◆ **DATA FOR ANALYSIS**
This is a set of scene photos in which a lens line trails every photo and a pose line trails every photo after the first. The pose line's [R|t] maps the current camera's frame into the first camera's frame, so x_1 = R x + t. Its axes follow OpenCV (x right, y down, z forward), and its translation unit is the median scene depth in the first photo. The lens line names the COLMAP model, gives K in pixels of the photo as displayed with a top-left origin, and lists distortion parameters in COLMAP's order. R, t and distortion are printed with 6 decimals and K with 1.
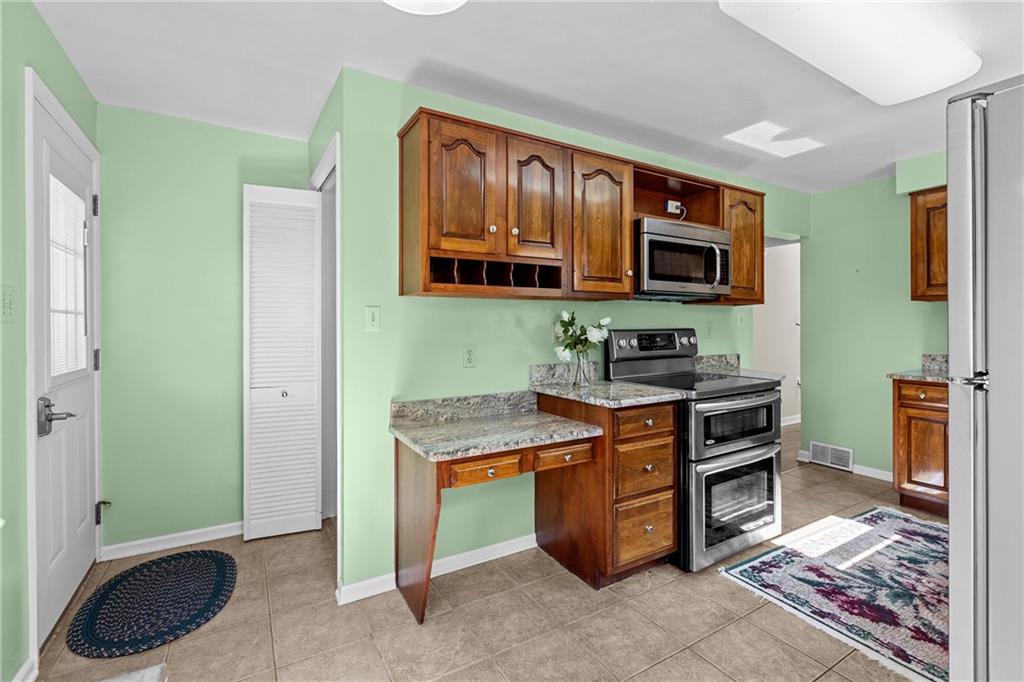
lens RADIAL K [[460.6, 0, 513.1], [0, 460.6, 333.6], [0, 0, 1]] dist [0.002057, -0.000069]
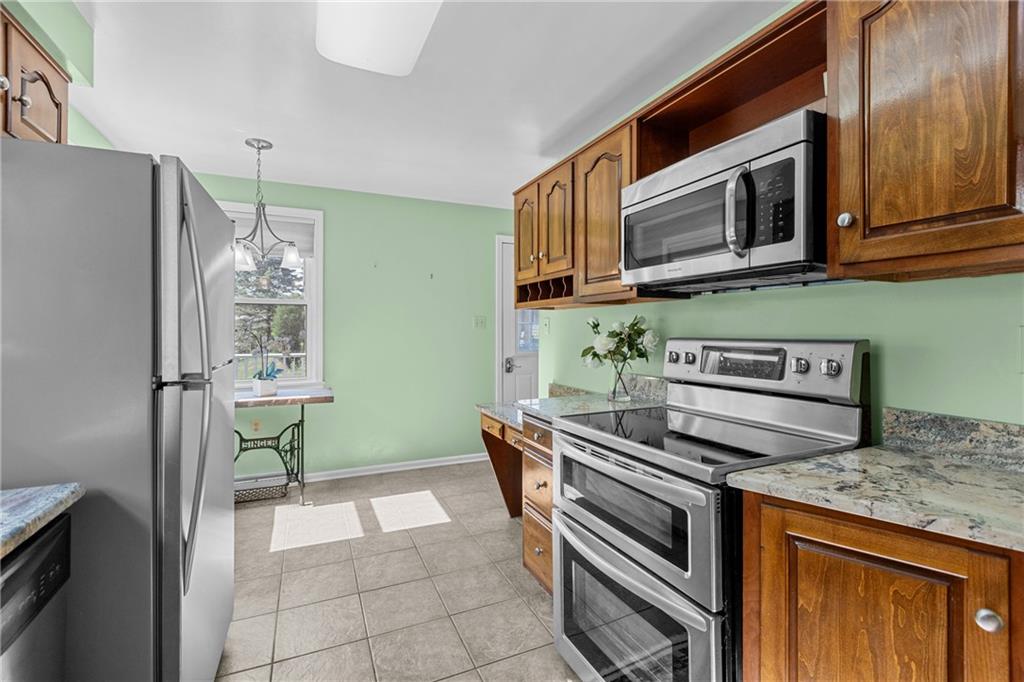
lens RADIAL K [[460.6, 0, 512.5], [0, 460.6, 331.1], [0, 0, 1]] dist [0.002057, -0.000069]
pose [[-0.117388, 0.012586, -0.993006, 1.186355], [-0.007052, 0.999884, 0.013507, -0.032630], [0.993061, 0.008588, -0.117285, 1.025156]]
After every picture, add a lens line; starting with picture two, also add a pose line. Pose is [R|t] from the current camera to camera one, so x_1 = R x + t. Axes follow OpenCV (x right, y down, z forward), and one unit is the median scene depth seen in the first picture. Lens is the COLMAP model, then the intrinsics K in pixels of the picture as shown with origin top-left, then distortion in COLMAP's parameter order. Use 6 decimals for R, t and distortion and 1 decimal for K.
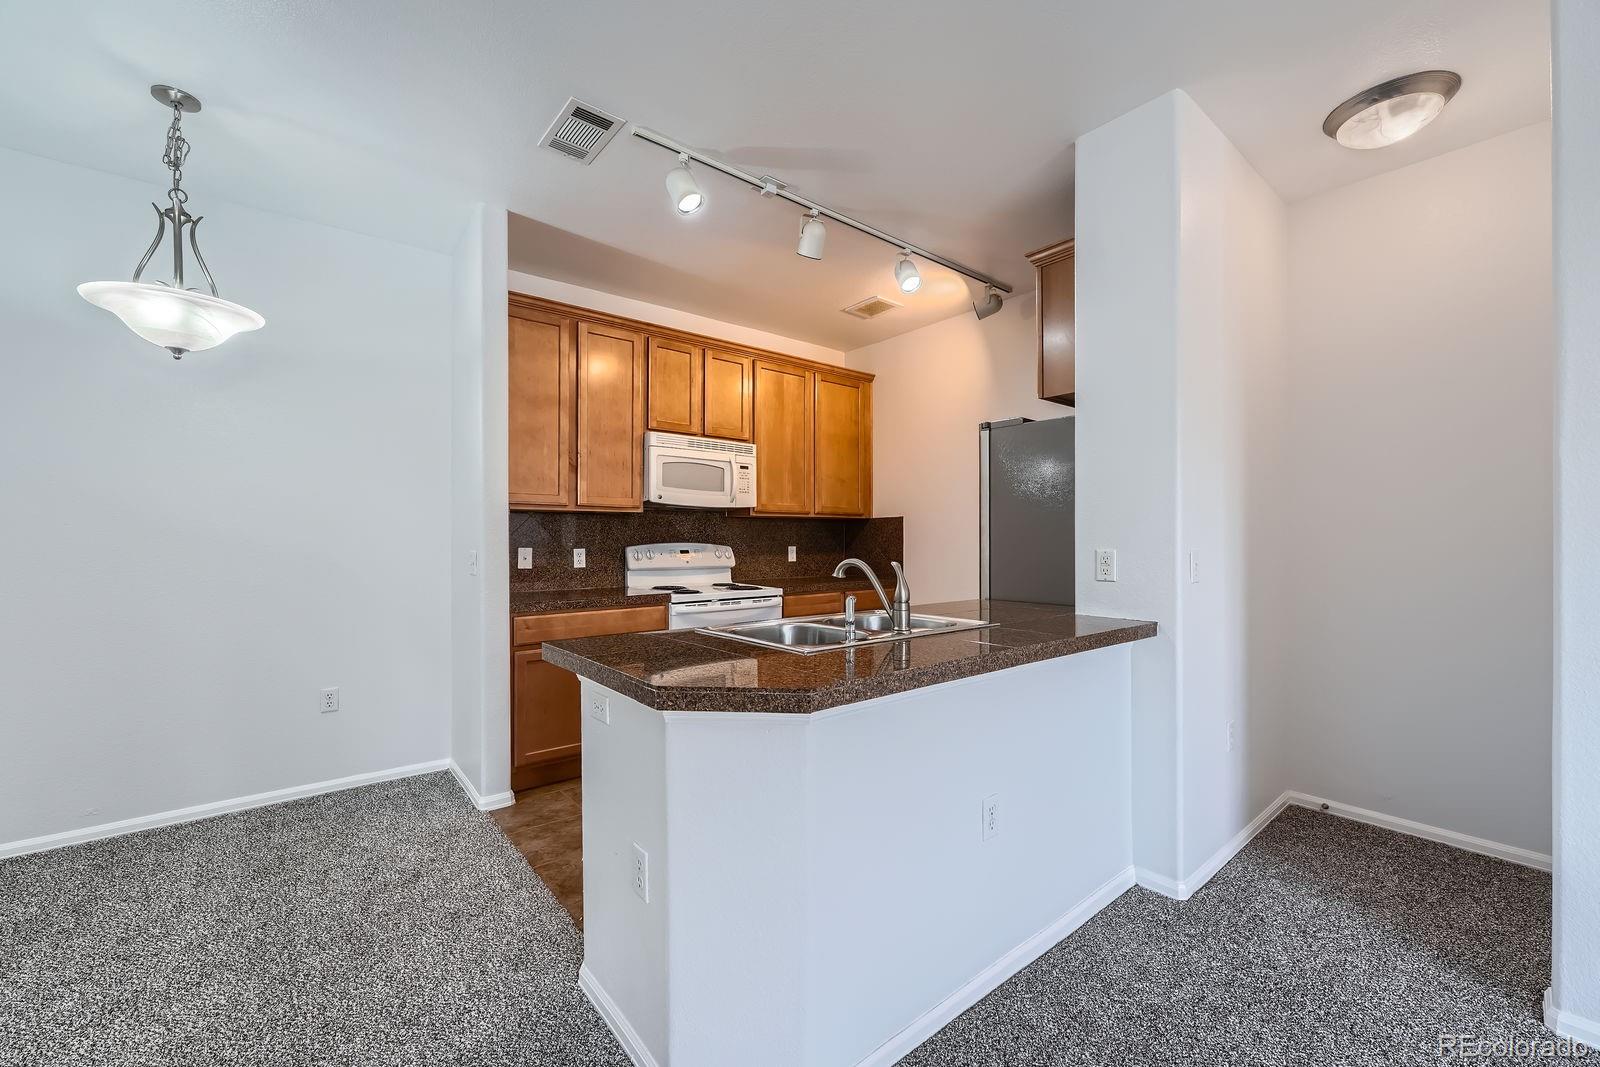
lens RADIAL K [[643.2, 0, 803.5], [0, 643.2, 536.9], [0, 0, 1]] dist [0.001527, 0.000312]
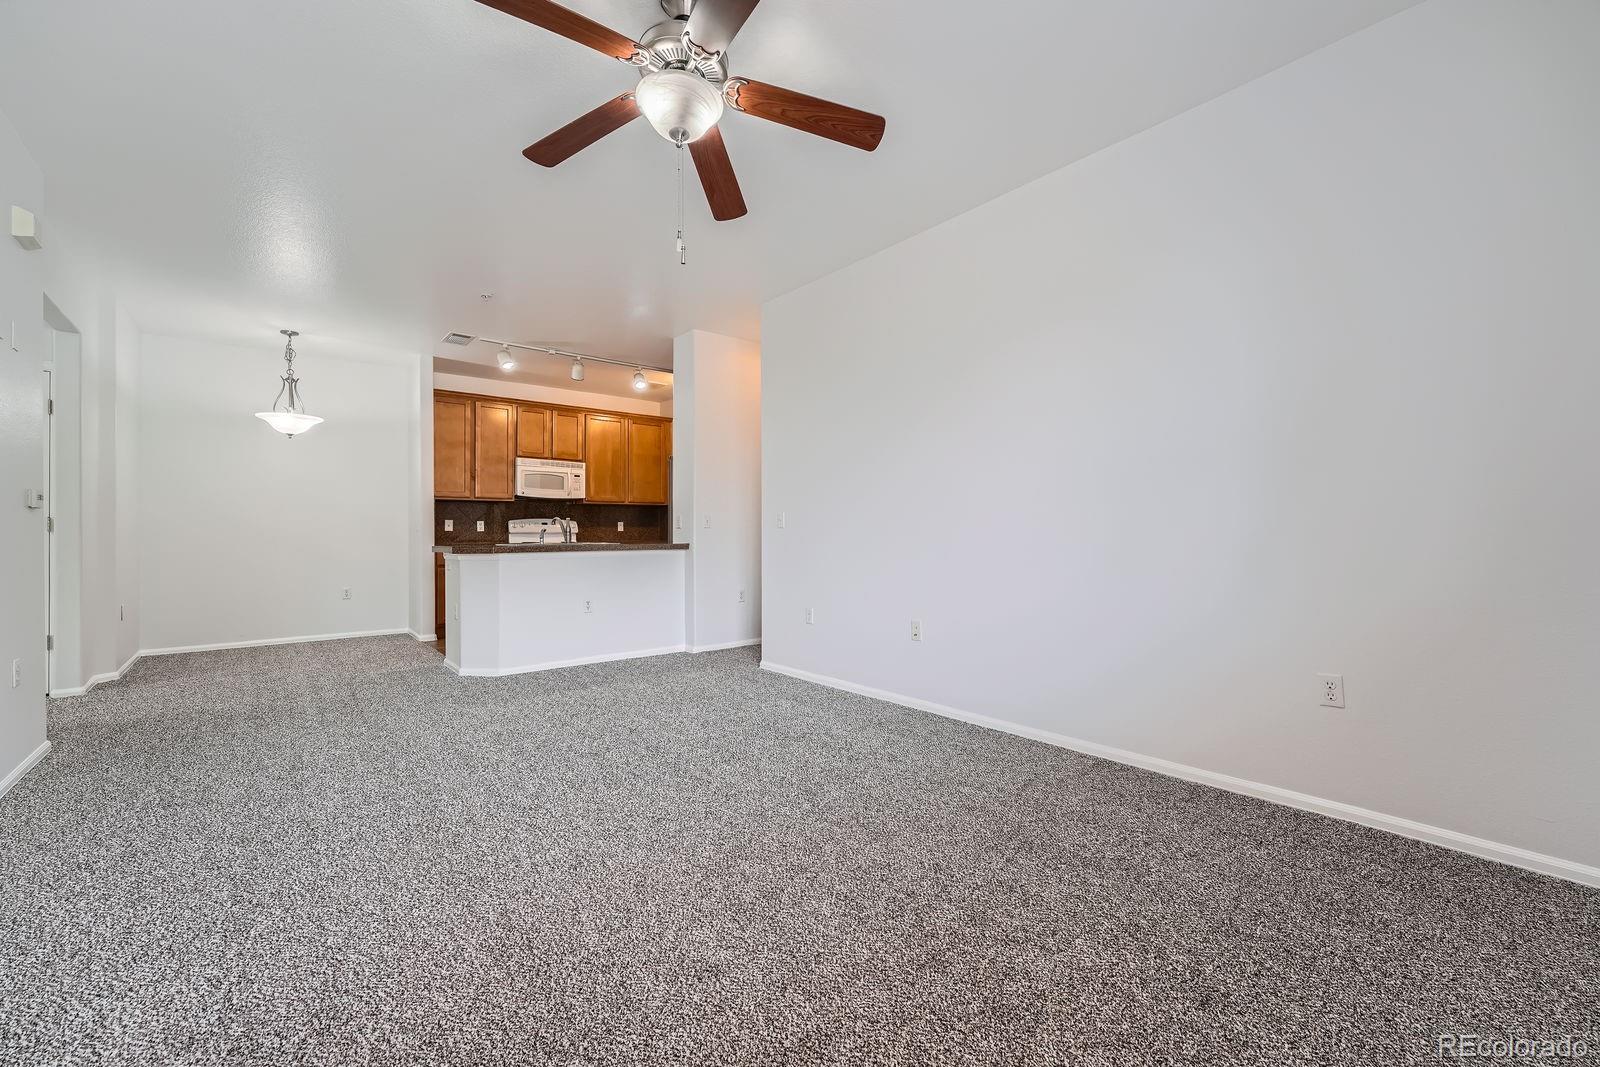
lens RADIAL K [[643.2, 0, 797.3], [0, 643.2, 531.1], [0, 0, 1]] dist [0.001527, 0.000312]
pose [[0.999923, -0.001977, 0.012217, 0.540107], [0.001959, 0.999997, 0.001497, 0.046619], [-0.012220, -0.001473, 0.999924, -0.856588]]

◆ **DESCRIPTION OF THE TASK**
Leave every picture out. Retype the remaining data exactly.

◆ **RESPONSE AREA**
This is a set of scene photos in which a lens line trails every photo and a pose line trails every photo after the first. The pose line's [R|t] maps the current camera's frame into the first camera's frame, so x_1 = R x + t. Its axes follow OpenCV (x right, y down, z forward), and its translation unit is the median scene depth in the first photo. The lens line names the COLMAP model, gives K in pixels of the photo as displayed with a top-left origin, and lists distortion parameters in COLMAP's order. R, t and distortion are printed with 6 decimals and K with 1.
lens RADIAL K [[460.6, 0, 513.1], [0, 460.6, 333.6], [0, 0, 1]] dist [0.002057, -0.000069]
lens RADIAL K [[460.6, 0, 512.5], [0, 460.6, 331.1], [0, 0, 1]] dist [0.002057, -0.000069]
pose [[-0.117388, 0.012586, -0.993006, 1.186355], [-0.007052, 0.999884, 0.013507, -0.032630], [0.993061, 0.008588, -0.117285, 1.025156]]
After every picture, add a lens line; starting with picture two, also add a pose line. Pose is [R|t] from the current camera to camera one, so x_1 = R x + t. Axes follow OpenCV (x right, y down, z forward), and one unit is the median scene depth seen in the first picture. Lens is the COLMAP model, then the intrinsics K in pixels of the picture as shown with origin top-left, then distortion in COLMAP's parameter order. Use 6 decimals for R, t and distortion and 1 decimal for K.
lens RADIAL K [[643.2, 0, 803.5], [0, 643.2, 536.9], [0, 0, 1]] dist [0.001527, 0.000312]
lens RADIAL K [[643.2, 0, 797.3], [0, 643.2, 531.1], [0, 0, 1]] dist [0.001527, 0.000312]
pose [[0.999923, -0.001977, 0.012217, 0.540107], [0.001959, 0.999997, 0.001497, 0.046619], [-0.012220, -0.001473, 0.999924, -0.856588]]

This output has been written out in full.